▶ Task to carry out:
Write out the following lines word for word, leaving out the pictures.
------------------------
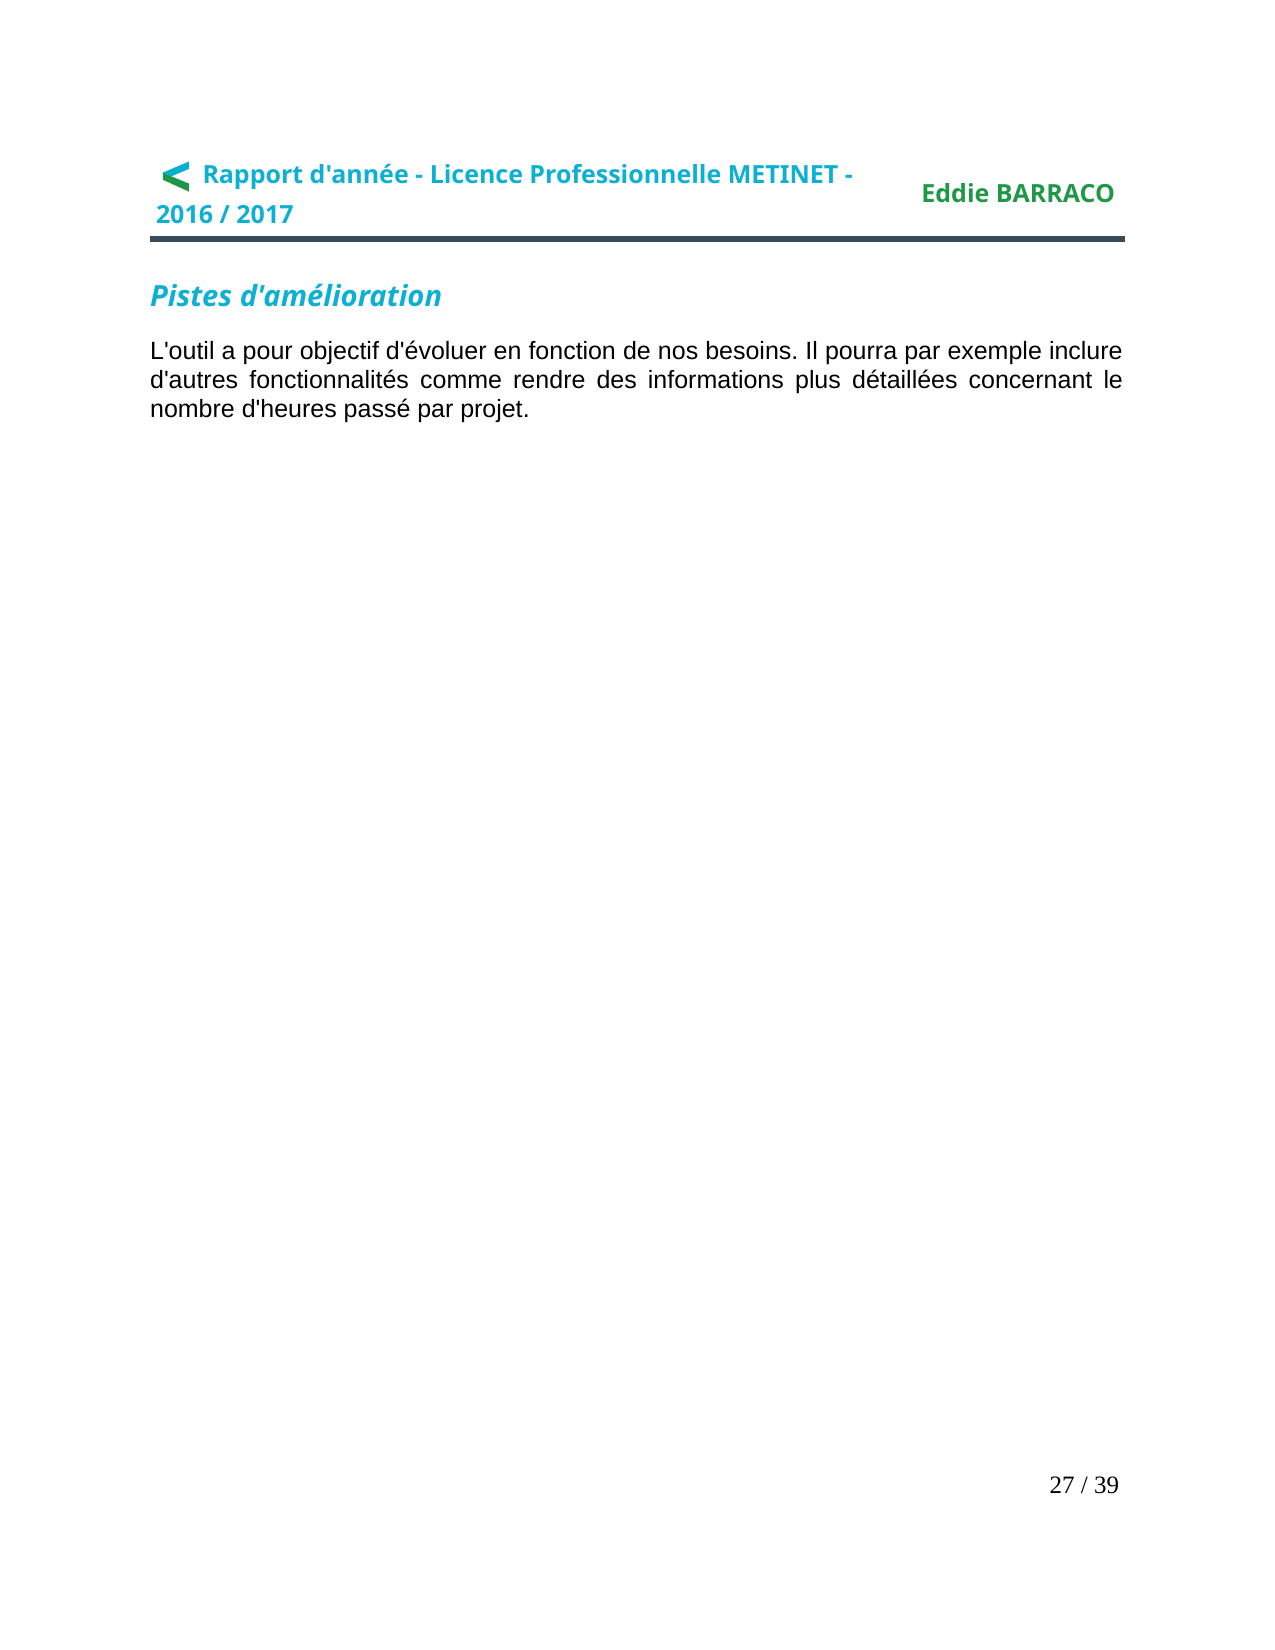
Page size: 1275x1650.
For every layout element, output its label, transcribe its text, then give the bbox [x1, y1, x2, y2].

subtitle Pistes d'amélioration [150, 275, 1125, 315]
text L'outil a pour objectif d'évoluer en fonction de nos besoins. Il pourra par exemple inclure d'autres fonctionnalités comme rendre des informations plus détaillées concernant le nombre d'heures passé par projet. [150, 336, 1125, 422]
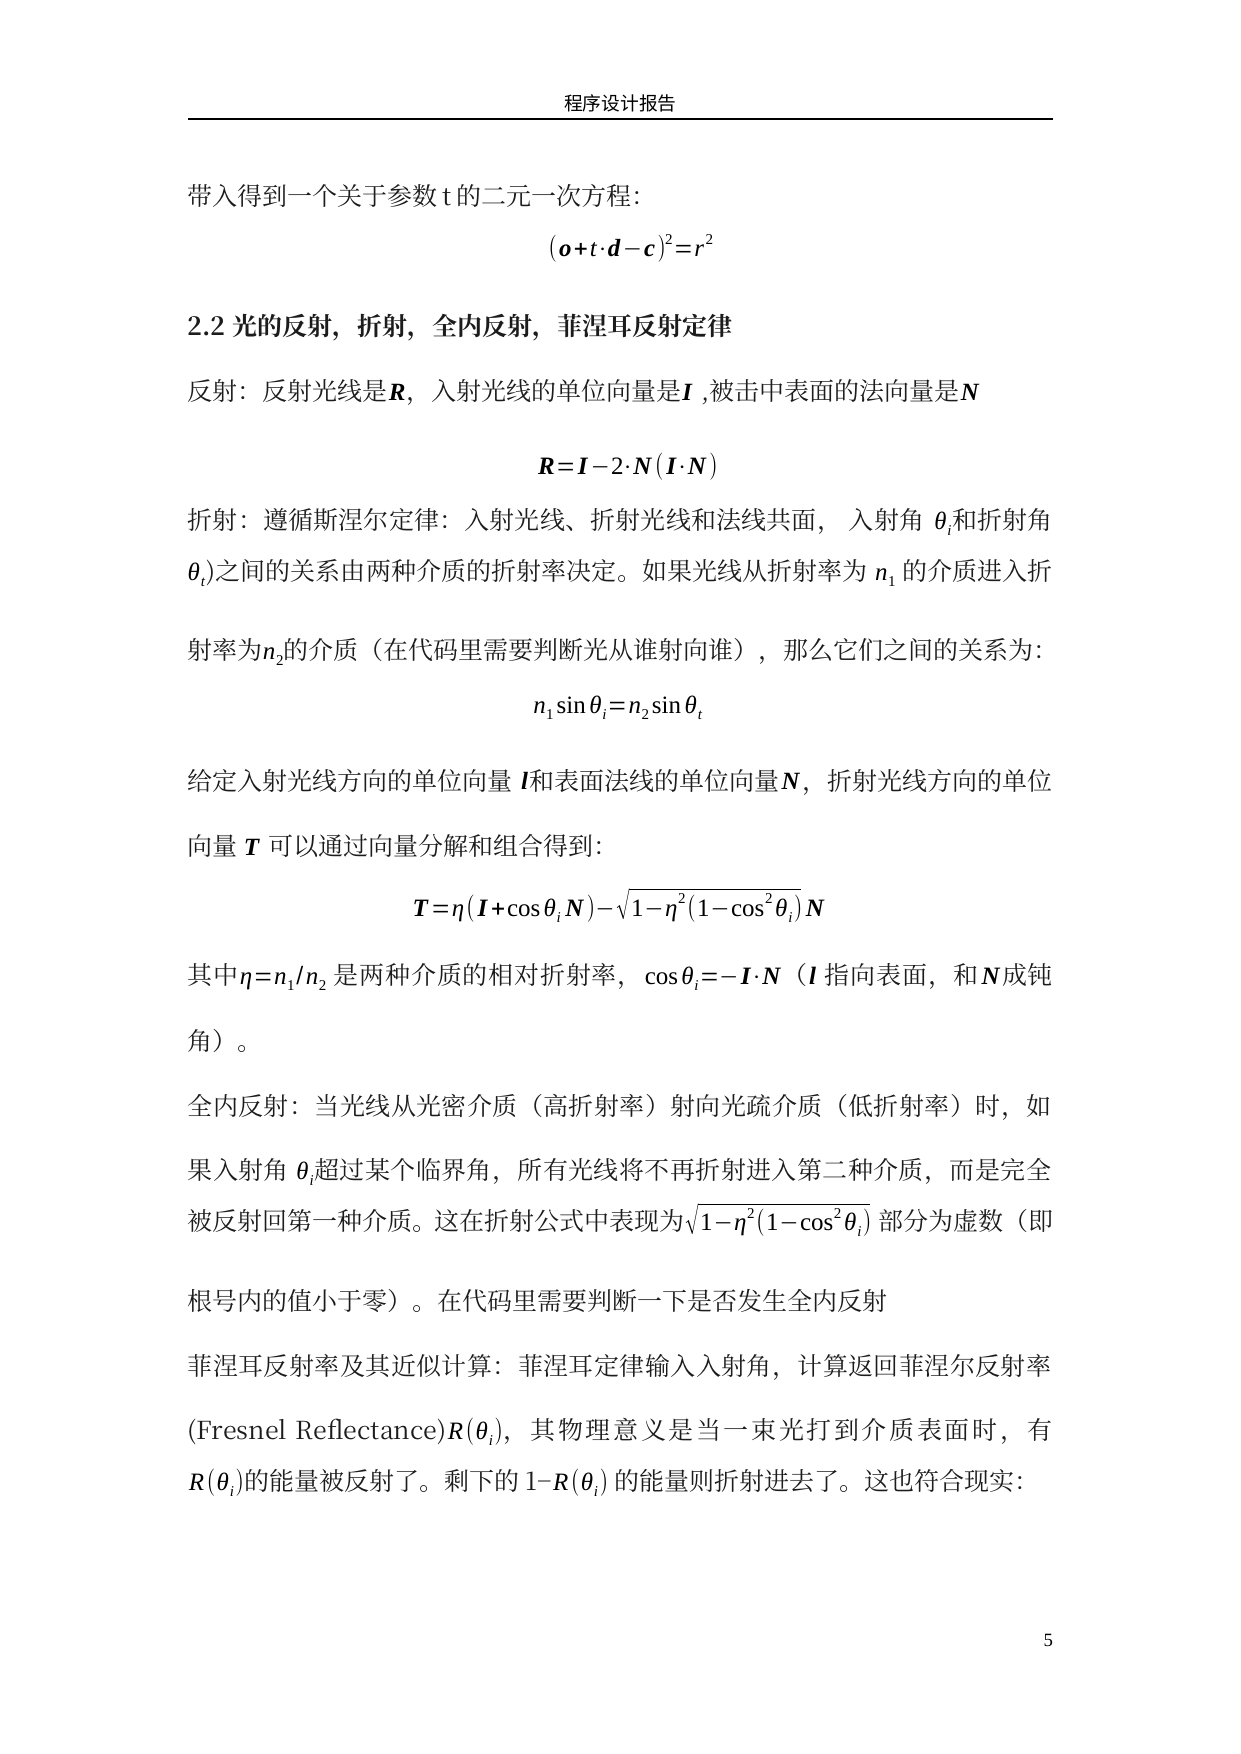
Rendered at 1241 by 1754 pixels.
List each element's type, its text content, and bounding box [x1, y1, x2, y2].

text 折射：遵循斯涅尔定律：入射光线、折射光线和法线共面， 入射角 和折射角 )之间的关系由两种介质的折射率决定。如果光线从折射率为 的介质进入折射率为的介质（在代码里需要判断光从谁射向谁），那么它们之间的关系为： [187, 422, 1053, 682]
text 菲涅耳反射率及其近似计算：菲涅耳定律输入入射角，计算返回菲涅尔反射率 (Fresnel Reflectance)，其物理意义是当一束光打到介质表面时，有的能量被反射了。剩下的 1− 的能量则折射进去了。这也符合现实： [187, 1332, 1053, 1527]
text 全内反射：当光线从光密介质（高折射率）射向光疏介质（低折射率）时，如果入射角 超过某个临界角，所有光线将不再折射进入第二种介质，而是完全被反射回第一种介质。这在折射公式中表现为 部分为虚数（即根号内的值小于零）。在代码里需要判断一下是否发生全内反射 [187, 1072, 1053, 1332]
text 反射：反射光线是，入射光线的单位向量是 ,被击中表面的法向量是 [187, 357, 1053, 422]
text 给定入射光线方向的单位向量 和表面法线的单位向量，折射光线方向的单位向量 可以通过向量分解和组合得到： [187, 682, 1053, 877]
text 其中 是两种介质的相对折射率，（ 指向表面，和成钝角）。 [187, 877, 1053, 1072]
text 2.2 光的反射，折射，全内反射，菲涅耳反射定律 [187, 227, 1053, 357]
text 带入得到一个关于参数t的二元一次方程： [187, 162, 1053, 227]
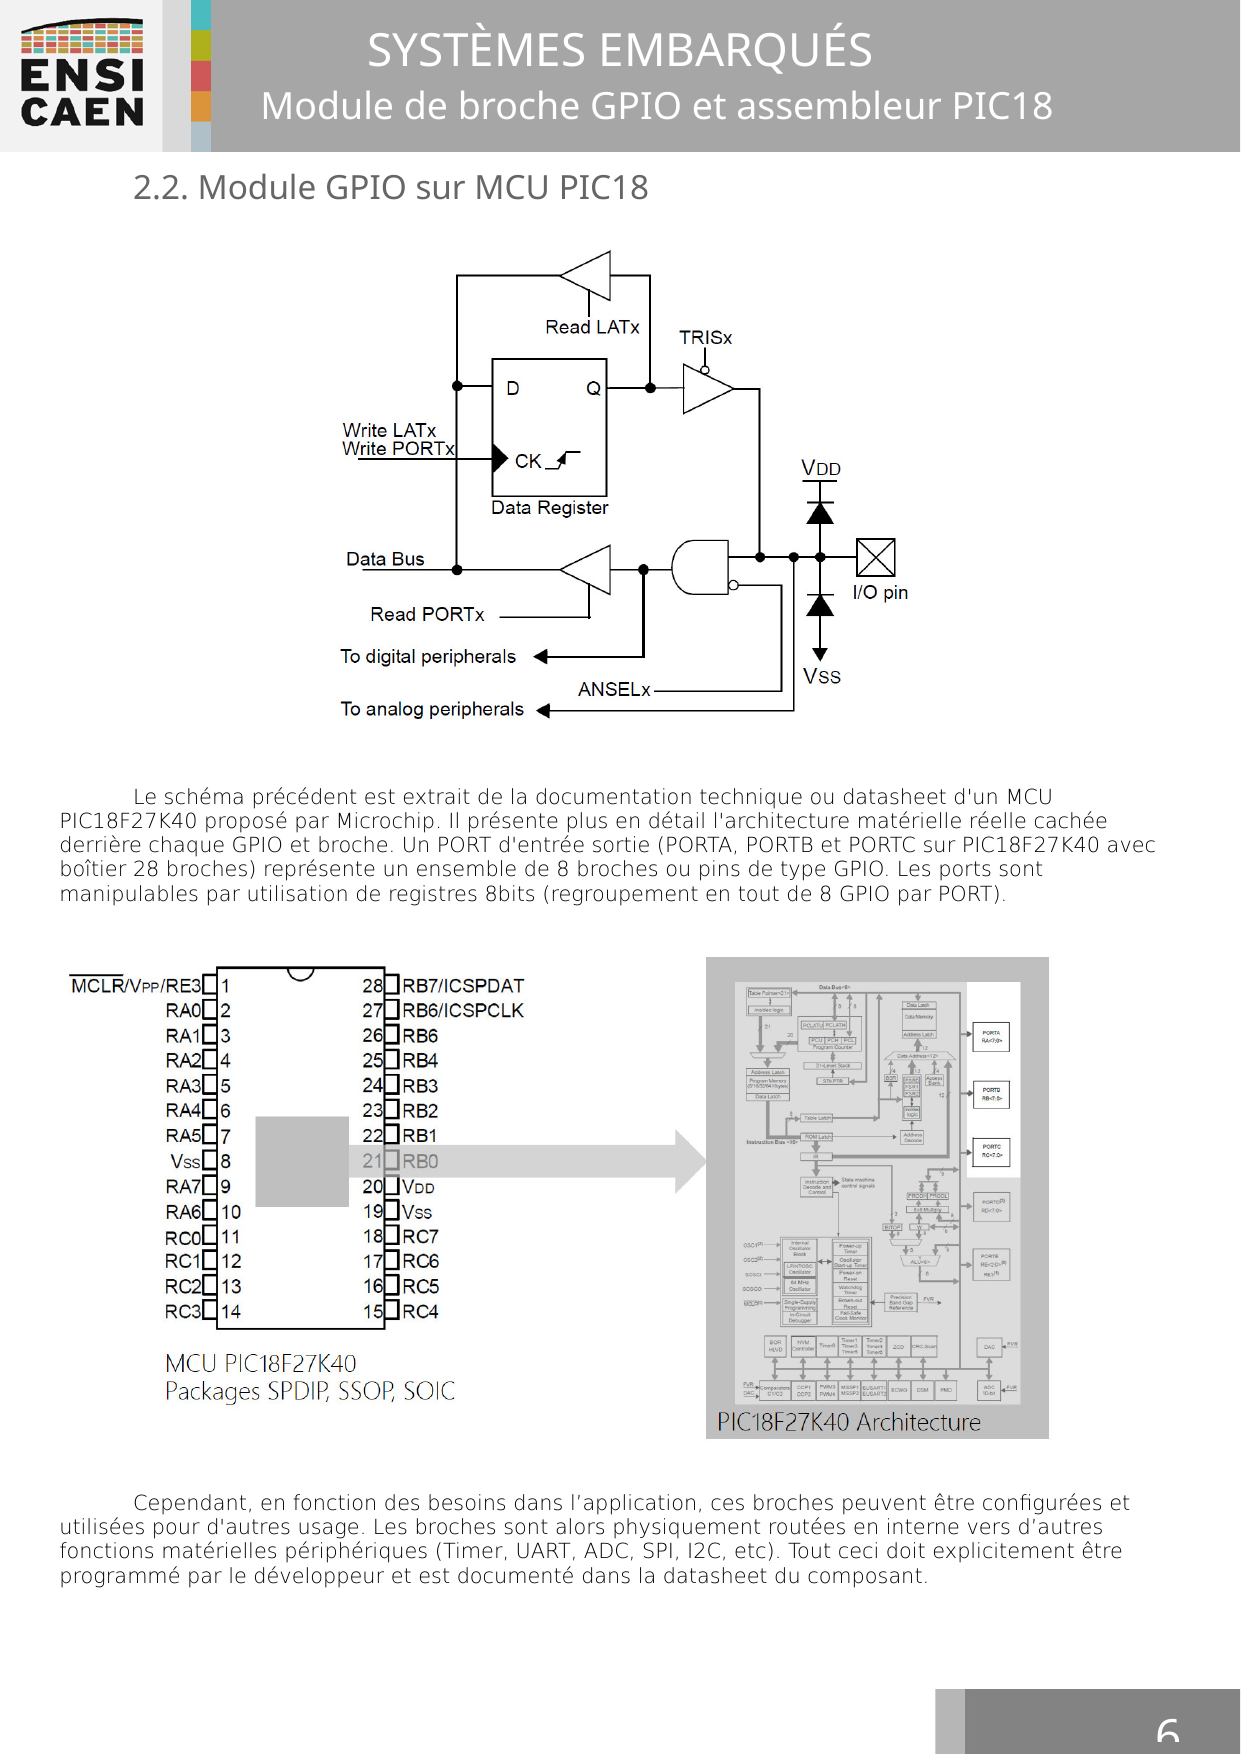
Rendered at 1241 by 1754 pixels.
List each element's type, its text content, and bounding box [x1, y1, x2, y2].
------------------------
▶ Solved problem:
Page size: 1275x1650.
For every layout element, output its label, transcribe its text, then give the bbox [x1, y1, x2, y2].

subtitle Pistes d'amélioration [150, 275, 1125, 315]
text L'outil a pour objectif d'évoluer en fonction de nos besoins. Il pourra par exemple inclure d'autres fonctionnalités comme rendre des informations plus détaillées concernant le nombre d'heures passé par projet. [150, 336, 1125, 422]
Rendered at 1241 by 1754 pixels.
List each element's type, its text content, and bounding box [x1, y1, x2, y2].

text 折射：遵循斯涅尔定律：入射光线、折射光线和法线共面， 入射角 和折射角 )之间的关系由两种介质的折射率决定。如果光线从折射率为 的介质进入折射率为的介质（在代码里需要判断光从谁射向谁），那么它们之间的关系为： [187, 422, 1053, 682]
text 菲涅耳反射率及其近似计算：菲涅耳定律输入入射角，计算返回菲涅尔反射率 (Fresnel Reflectance)，其物理意义是当一束光打到介质表面时，有的能量被反射了。剩下的 1− 的能量则折射进去了。这也符合现实： [187, 1332, 1053, 1527]
text 全内反射：当光线从光密介质（高折射率）射向光疏介质（低折射率）时，如果入射角 超过某个临界角，所有光线将不再折射进入第二种介质，而是完全被反射回第一种介质。这在折射公式中表现为 部分为虚数（即根号内的值小于零）。在代码里需要判断一下是否发生全内反射 [187, 1072, 1053, 1332]
text 反射：反射光线是，入射光线的单位向量是 ,被击中表面的法向量是 [187, 357, 1053, 422]
text 给定入射光线方向的单位向量 和表面法线的单位向量，折射光线方向的单位向量 可以通过向量分解和组合得到： [187, 682, 1053, 877]
text 其中 是两种介质的相对折射率，（ 指向表面，和成钝角）。 [187, 877, 1053, 1072]
text 2.2 光的反射，折射，全内反射，菲涅耳反射定律 [187, 227, 1053, 357]
text 带入得到一个关于参数t的二元一次方程： [187, 162, 1053, 227]
Rendered at 1241 by 1754 pixels.
List each element's type, its text content, and bounding box [x1, y1, x2, y2].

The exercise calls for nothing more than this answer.